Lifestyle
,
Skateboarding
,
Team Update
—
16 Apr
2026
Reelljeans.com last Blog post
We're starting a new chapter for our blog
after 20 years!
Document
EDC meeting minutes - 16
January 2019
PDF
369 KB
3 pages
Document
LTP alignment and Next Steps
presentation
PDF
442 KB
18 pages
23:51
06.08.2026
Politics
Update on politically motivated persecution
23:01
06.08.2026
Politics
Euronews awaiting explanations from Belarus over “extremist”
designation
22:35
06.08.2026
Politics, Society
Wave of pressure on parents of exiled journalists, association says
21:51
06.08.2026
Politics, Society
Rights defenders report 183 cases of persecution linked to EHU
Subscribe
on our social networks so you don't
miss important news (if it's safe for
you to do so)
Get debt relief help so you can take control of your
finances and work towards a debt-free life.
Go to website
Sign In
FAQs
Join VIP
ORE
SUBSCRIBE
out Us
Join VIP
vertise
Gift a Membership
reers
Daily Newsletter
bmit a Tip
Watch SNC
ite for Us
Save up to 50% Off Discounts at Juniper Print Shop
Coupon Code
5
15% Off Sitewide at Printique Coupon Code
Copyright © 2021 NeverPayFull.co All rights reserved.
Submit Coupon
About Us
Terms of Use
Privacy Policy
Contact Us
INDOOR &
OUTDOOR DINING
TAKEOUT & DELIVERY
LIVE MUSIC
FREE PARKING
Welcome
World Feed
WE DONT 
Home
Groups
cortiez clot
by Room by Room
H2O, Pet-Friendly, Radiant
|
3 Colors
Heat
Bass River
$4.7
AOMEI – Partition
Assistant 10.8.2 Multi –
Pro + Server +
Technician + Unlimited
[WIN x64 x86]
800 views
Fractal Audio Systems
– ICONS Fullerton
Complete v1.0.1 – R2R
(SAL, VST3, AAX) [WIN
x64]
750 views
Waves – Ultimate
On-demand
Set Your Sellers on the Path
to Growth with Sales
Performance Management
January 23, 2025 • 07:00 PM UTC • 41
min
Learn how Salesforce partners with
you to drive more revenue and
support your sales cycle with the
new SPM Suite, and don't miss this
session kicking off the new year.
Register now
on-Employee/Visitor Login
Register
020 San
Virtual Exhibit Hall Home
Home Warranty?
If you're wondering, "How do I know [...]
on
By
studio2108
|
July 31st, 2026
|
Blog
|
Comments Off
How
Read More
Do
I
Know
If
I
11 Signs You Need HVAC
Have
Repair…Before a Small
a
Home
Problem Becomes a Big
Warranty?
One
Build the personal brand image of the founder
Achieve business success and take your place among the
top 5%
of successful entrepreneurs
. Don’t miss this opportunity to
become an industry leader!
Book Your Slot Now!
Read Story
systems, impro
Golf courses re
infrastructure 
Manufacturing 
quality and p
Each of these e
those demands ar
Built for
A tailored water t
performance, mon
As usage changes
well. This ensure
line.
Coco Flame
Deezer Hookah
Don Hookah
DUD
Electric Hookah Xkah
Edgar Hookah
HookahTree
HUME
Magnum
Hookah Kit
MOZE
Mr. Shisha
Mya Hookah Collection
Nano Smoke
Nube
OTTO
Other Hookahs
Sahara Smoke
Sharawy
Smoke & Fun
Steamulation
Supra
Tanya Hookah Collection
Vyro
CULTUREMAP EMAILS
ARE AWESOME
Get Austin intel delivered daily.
+++++
What is required -> Render the text of all the rows above as a JSON array of strings, one string per line, skipping any blank lines.

Response box ->
[
  "Lifestyle",
  ",",
  "Skateboarding",
  ",",
  "Team Update",
  "—",
  "16 Apr",
  "2026",
  "Reelljeans.com last Blog post",
  "We're starting a new chapter for our blog",
  "after 20 years!",
  "Document",
  "EDC meeting minutes - 16",
  "January 2019",
  "PDF",
  "369 KB",
  "3 pages",
  "Document",
  "LTP alignment and Next Steps",
  "presentation",
  "PDF",
  "442 KB",
  "18 pages",
  "23:51",
  "06.08.2026",
  "Politics",
  "Update on politically motivated persecution",
  "23:01",
  "06.08.2026",
  "Politics",
  "Euronews awaiting explanations from Belarus over “extremist”",
  "designation",
  "22:35",
  "06.08.2026",
  "Politics, Society",
  "Wave of pressure on parents of exiled journalists, association says",
  "21:51",
  "06.08.2026",
  "Politics, Society",
  "Rights defenders report 183 cases of persecution linked to EHU",
  "Subscribe",
  "on our social networks so you don't",
  "miss important news (if it's safe for",
  "you to do so)",
  "Get debt relief help so you can take control of your",
  "finances and work towards a debt-free life.",
  "Go to website",
  "Sign In",
  "FAQs",
  "Join VIP",
  "ORE",
  "SUBSCRIBE",
  "out Us",
  "Join VIP",
  "vertise",
  "Gift a Membership",
  "reers",
  "Daily Newsletter",
  "bmit a Tip",
  "Watch SNC",
  "ite for Us",
  "Save up to 50% Off Discounts at Juniper Print Shop",
  "Coupon Code",
  "5",
  "15% Off Sitewide at Printique Coupon Code",
  "Copyright © 2021 NeverPayFull.co All rights reserved.",
  "Submit Coupon",
  "About Us",
  "Terms of Use",
  "Privacy Policy",
  "Contact Us",
  "INDOOR &",
  "OUTDOOR DINING",
  "TAKEOUT & DELIVERY",
  "LIVE MUSIC",
  "FREE PARKING",
  "Welcome",
  "World Feed",
  "WE DONT ",
  "Home",
  "Groups",
  "cortiez clot",
  "by Room by Room",
  "H2O, Pet-Friendly, Radiant",
  "|",
  "3 Colors",
  "Heat",
  "Bass River",
  "$4.7",
  "AOMEI – Partition",
  "Assistant 10.8.2 Multi –",
  "Pro + Server +",
  "Technician + Unlimited",
  "[WIN x64 x86]",
  "800 views",
  "Fractal Audio Systems",
  "– ICONS Fullerton",
  "Complete v1.0.1 – R2R",
  "(SAL, VST3, AAX) [WIN",
  "x64]",
  "750 views",
  "Waves – Ultimate",
  "On-demand",
  "Set Your Sellers on the Path",
  "to Growth with Sales",
  "Performance Management",
  "January 23, 2025 • 07:00 PM UTC • 41",
  "min",
  "Learn how Salesforce partners with",
  "you to drive more revenue and",
  "support your sales cycle with the",
  "new SPM Suite, and don't miss this",
  "session kicking off the new year.",
  "Register now",
  "on-Employee/Visitor Login",
  "Register",
  "020 San",
  "Virtual Exhibit Hall Home",
  "Home Warranty?",
  "If you're wondering, \"How do I know [...]",
  "on",
  "By",
  "studio2108",
  "|",
  "July 31st, 2026",
  "|",
  "Blog",
  "|",
  "Comments Off",
  "How",
  "Read More",
  "Do",
  "I",
  "Know",
  "If",
  "I",
  "11 Signs You Need HVAC",
  "Have",
  "Repair…Before a Small",
  "a",
  "Home",
  "Problem Becomes a Big",
  "Warranty?",
  "One",
  "Build the personal brand image of the founder",
  "Achieve business success and take your place among the",
  "top 5%",
  "of successful entrepreneurs",
  ". Don’t miss this opportunity to",
  "become an industry leader!",
  "Book Your Slot Now!",
  "Read Story",
  "systems, impro",
  "Golf courses re",
  "infrastructure ",
  "Manufacturing ",
  "quality and p",
  "Each of these e",
  "those demands ar",
  "Built for",
  "A tailored water t",
  "performance, mon",
  "As usage changes",
  "well. This ensure",
  "line.",
  "Coco Flame",
  "Deezer Hookah",
  "Don Hookah",
  "DUD",
  "Electric Hookah Xkah",
  "Edgar Hookah",
  "HookahTree",
  "HUME",
  "Magnum",
  "Hookah Kit",
  "MOZE",
  "Mr. Shisha",
  "Mya Hookah Collection",
  "Nano Smoke",
  "Nube",
  "OTTO",
  "Other Hookahs",
  "Sahara Smoke",
  "Sharawy",
  "Smoke & Fun",
  "Steamulation",
  "Supra",
  "Tanya Hookah Collection",
  "Vyro",
  "CULTUREMAP EMAILS",
  "ARE AWESOME",
  "Get Austin intel delivered daily."
]